[Bounding box coordinate data]
--------

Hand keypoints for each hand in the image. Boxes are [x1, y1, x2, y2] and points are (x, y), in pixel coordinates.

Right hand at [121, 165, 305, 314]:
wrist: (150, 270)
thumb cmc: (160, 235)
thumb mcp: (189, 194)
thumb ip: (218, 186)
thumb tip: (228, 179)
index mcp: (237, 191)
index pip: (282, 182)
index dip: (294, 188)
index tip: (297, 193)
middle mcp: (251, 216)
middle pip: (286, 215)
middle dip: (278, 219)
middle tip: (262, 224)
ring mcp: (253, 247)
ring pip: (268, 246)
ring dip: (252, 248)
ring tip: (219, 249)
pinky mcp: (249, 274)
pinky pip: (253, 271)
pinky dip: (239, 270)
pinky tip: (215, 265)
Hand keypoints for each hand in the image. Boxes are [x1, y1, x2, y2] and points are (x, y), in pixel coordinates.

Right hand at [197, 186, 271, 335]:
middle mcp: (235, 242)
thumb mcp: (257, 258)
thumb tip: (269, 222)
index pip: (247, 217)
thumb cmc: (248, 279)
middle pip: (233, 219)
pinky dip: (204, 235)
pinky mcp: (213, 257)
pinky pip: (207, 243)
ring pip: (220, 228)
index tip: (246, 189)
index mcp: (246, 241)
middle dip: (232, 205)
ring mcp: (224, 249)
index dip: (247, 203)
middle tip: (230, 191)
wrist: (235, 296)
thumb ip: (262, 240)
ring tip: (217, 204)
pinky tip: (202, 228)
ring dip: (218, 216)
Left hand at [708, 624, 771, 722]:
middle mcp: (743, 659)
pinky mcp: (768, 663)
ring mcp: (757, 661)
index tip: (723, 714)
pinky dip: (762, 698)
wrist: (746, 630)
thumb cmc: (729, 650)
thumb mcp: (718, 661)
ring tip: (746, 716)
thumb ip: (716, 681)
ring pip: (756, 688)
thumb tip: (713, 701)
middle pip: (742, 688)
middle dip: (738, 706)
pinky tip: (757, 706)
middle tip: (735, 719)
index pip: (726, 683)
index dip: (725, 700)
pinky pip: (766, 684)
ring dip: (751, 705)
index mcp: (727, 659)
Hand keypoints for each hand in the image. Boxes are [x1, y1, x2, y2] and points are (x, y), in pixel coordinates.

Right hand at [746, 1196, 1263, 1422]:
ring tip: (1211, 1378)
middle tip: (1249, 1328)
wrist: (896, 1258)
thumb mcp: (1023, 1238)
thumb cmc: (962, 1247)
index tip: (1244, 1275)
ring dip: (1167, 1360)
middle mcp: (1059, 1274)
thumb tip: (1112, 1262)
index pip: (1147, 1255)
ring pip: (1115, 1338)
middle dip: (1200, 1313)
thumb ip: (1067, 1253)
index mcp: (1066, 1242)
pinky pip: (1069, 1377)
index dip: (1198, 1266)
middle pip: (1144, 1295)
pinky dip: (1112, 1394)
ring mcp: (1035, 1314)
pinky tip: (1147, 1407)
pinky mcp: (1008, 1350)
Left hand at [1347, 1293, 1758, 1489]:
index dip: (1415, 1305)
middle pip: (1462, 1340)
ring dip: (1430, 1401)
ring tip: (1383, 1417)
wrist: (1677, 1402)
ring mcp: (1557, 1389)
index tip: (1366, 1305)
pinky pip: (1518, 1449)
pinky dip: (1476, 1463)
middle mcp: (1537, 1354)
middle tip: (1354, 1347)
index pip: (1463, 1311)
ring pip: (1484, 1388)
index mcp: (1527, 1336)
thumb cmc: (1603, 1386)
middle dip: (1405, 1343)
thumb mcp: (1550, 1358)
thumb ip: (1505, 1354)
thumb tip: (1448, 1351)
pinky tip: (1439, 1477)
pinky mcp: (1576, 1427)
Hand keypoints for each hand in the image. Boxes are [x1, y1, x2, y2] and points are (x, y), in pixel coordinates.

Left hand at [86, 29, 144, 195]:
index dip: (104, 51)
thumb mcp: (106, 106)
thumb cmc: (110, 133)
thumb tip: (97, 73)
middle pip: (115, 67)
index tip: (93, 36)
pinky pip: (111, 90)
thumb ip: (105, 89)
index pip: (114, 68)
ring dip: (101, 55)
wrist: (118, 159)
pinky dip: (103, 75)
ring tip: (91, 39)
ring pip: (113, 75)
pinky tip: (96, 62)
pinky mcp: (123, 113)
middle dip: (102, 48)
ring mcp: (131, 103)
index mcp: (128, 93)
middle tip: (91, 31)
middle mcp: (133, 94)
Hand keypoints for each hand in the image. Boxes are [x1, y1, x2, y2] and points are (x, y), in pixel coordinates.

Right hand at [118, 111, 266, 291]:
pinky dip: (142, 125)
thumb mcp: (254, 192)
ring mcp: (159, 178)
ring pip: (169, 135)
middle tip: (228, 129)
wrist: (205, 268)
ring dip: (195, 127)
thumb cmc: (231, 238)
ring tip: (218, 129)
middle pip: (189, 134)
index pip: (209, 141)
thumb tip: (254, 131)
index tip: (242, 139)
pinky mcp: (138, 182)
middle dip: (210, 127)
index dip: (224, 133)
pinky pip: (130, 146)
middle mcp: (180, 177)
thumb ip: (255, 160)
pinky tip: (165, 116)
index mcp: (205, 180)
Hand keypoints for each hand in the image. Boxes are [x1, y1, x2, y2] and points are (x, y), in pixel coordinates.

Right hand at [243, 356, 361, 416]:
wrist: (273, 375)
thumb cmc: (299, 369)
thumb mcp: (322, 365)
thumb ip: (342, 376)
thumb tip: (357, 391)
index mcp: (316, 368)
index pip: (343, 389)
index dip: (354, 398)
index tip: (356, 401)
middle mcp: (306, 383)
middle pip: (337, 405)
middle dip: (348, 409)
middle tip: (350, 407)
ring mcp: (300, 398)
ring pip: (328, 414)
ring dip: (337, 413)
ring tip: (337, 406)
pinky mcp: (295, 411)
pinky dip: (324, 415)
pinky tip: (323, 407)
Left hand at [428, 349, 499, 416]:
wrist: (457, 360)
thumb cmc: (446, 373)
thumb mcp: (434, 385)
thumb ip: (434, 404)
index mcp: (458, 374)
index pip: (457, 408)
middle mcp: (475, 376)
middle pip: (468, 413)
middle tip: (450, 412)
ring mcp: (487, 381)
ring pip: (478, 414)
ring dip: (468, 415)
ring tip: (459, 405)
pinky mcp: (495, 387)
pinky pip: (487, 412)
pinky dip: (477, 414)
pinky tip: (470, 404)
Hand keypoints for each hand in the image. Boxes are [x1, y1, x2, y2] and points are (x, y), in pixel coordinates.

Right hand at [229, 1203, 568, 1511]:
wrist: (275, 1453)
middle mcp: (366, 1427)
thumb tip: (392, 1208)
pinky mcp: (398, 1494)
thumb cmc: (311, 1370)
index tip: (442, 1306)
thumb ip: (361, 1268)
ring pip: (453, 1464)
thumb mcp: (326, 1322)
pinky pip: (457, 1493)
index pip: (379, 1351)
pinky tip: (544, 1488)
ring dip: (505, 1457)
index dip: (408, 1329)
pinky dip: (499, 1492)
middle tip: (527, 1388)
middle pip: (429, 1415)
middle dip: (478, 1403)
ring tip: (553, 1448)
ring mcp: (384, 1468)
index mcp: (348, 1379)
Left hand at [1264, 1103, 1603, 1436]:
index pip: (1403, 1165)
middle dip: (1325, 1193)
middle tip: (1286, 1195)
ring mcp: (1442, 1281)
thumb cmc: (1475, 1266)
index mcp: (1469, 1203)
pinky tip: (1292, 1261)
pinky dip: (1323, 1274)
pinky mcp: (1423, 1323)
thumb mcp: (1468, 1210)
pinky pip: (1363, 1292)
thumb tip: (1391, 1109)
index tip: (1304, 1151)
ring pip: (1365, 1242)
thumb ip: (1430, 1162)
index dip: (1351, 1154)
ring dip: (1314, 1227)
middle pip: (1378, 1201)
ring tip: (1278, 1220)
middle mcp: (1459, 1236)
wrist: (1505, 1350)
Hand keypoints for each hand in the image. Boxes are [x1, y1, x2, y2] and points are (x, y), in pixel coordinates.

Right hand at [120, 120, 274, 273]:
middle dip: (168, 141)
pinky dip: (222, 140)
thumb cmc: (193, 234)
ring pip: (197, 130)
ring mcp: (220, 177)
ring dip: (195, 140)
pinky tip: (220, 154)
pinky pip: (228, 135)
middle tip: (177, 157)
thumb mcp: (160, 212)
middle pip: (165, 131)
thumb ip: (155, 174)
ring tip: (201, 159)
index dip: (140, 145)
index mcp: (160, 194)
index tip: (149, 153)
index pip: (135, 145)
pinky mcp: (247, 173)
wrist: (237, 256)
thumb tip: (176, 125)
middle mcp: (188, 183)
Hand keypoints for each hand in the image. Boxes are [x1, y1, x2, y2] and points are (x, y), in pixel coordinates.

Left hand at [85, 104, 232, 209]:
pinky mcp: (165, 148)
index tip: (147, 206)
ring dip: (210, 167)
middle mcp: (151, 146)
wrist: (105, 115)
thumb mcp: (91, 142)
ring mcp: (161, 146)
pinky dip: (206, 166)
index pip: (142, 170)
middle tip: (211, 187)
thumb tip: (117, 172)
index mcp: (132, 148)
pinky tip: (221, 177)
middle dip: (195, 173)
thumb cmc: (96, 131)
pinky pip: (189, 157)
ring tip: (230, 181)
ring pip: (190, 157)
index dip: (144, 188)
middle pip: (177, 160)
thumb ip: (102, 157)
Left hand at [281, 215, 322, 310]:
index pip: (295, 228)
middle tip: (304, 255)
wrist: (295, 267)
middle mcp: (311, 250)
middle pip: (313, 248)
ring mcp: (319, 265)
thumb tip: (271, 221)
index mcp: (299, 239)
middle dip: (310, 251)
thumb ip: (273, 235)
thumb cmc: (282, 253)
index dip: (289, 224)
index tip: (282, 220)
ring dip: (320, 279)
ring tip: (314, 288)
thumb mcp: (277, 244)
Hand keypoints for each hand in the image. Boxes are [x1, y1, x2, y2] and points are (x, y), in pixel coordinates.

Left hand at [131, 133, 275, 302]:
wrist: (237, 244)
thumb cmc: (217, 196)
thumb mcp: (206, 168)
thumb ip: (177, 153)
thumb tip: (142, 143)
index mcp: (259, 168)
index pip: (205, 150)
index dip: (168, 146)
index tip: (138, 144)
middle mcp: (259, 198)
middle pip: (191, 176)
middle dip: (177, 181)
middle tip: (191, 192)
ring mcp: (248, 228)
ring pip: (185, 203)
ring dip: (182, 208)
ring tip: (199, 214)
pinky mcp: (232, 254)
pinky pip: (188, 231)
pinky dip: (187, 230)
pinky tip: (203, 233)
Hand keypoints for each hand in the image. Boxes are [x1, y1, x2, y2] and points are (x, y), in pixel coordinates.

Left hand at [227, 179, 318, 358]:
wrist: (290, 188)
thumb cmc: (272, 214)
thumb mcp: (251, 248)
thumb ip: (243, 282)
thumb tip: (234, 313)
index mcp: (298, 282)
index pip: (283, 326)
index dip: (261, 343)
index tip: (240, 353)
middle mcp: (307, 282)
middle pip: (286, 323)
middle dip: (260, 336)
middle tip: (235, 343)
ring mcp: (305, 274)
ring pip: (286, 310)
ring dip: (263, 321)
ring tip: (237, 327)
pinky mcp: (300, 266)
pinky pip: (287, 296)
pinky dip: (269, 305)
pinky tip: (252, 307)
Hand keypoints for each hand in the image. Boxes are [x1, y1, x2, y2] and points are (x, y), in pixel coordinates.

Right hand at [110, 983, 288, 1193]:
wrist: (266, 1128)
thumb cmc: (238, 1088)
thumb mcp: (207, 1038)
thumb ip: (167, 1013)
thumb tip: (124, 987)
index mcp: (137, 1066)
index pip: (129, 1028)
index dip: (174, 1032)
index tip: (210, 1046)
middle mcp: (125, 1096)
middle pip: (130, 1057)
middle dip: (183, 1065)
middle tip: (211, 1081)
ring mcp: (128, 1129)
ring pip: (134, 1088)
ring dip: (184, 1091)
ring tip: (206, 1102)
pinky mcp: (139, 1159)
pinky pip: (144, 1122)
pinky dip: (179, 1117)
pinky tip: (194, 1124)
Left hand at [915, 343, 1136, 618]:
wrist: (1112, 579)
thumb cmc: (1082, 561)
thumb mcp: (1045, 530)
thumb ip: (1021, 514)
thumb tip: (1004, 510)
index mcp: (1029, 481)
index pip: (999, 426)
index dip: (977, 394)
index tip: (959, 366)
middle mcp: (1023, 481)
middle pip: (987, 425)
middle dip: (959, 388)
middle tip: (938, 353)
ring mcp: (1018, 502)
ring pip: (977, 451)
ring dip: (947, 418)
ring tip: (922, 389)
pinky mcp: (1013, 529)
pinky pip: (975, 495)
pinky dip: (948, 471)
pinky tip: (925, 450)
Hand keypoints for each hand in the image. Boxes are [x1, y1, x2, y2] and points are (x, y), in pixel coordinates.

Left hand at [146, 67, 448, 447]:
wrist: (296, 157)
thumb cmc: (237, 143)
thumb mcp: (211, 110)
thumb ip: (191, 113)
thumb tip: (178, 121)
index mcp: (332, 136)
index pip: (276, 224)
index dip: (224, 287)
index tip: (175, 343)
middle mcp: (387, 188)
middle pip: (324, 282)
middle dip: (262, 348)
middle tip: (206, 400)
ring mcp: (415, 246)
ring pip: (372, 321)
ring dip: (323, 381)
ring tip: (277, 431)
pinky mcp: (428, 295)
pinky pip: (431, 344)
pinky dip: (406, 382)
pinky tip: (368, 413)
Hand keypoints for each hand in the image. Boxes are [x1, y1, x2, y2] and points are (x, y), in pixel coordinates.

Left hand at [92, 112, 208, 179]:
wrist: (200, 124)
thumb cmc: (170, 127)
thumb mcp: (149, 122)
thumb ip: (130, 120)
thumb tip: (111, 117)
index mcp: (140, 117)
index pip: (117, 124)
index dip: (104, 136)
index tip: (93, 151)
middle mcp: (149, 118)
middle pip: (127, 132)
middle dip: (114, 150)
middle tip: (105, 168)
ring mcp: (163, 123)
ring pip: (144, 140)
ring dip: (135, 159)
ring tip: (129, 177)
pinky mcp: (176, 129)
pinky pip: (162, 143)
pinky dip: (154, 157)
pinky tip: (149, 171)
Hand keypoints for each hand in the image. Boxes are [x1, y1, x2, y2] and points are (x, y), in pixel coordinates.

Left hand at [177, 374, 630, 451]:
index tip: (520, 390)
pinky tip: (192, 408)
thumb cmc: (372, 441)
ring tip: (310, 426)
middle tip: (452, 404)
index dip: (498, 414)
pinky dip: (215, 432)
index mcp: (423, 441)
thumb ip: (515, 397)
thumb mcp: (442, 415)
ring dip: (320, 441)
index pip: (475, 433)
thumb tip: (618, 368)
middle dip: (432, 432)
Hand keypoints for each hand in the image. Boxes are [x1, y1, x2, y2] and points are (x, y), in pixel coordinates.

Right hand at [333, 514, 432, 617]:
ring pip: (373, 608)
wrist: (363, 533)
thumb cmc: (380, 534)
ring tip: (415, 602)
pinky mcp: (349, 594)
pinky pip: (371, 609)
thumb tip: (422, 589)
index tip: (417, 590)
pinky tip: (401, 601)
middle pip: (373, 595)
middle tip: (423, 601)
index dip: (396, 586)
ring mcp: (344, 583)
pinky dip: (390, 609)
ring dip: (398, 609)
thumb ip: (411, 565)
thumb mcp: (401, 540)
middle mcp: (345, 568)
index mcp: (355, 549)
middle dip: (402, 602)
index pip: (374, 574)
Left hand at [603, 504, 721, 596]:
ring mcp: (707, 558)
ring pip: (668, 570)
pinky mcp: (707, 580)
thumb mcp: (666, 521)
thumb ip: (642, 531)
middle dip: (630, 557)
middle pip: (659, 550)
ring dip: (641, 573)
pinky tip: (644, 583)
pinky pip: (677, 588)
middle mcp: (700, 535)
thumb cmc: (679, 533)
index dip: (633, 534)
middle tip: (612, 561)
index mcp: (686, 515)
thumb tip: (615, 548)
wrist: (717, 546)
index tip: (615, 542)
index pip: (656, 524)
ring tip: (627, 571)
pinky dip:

--------

## Task statement
For every line above that includes the word "Right", return the line.

## Task output
Right hand at [121, 165, 305, 314]:
Right hand at [197, 186, 271, 335]:
Right hand at [746, 1196, 1263, 1422]:
Right hand at [118, 111, 266, 291]:
Right hand at [243, 356, 361, 416]:
Right hand at [229, 1203, 568, 1511]:
Right hand at [120, 120, 274, 273]:
Right hand at [110, 983, 288, 1193]:
Right hand at [333, 514, 432, 617]:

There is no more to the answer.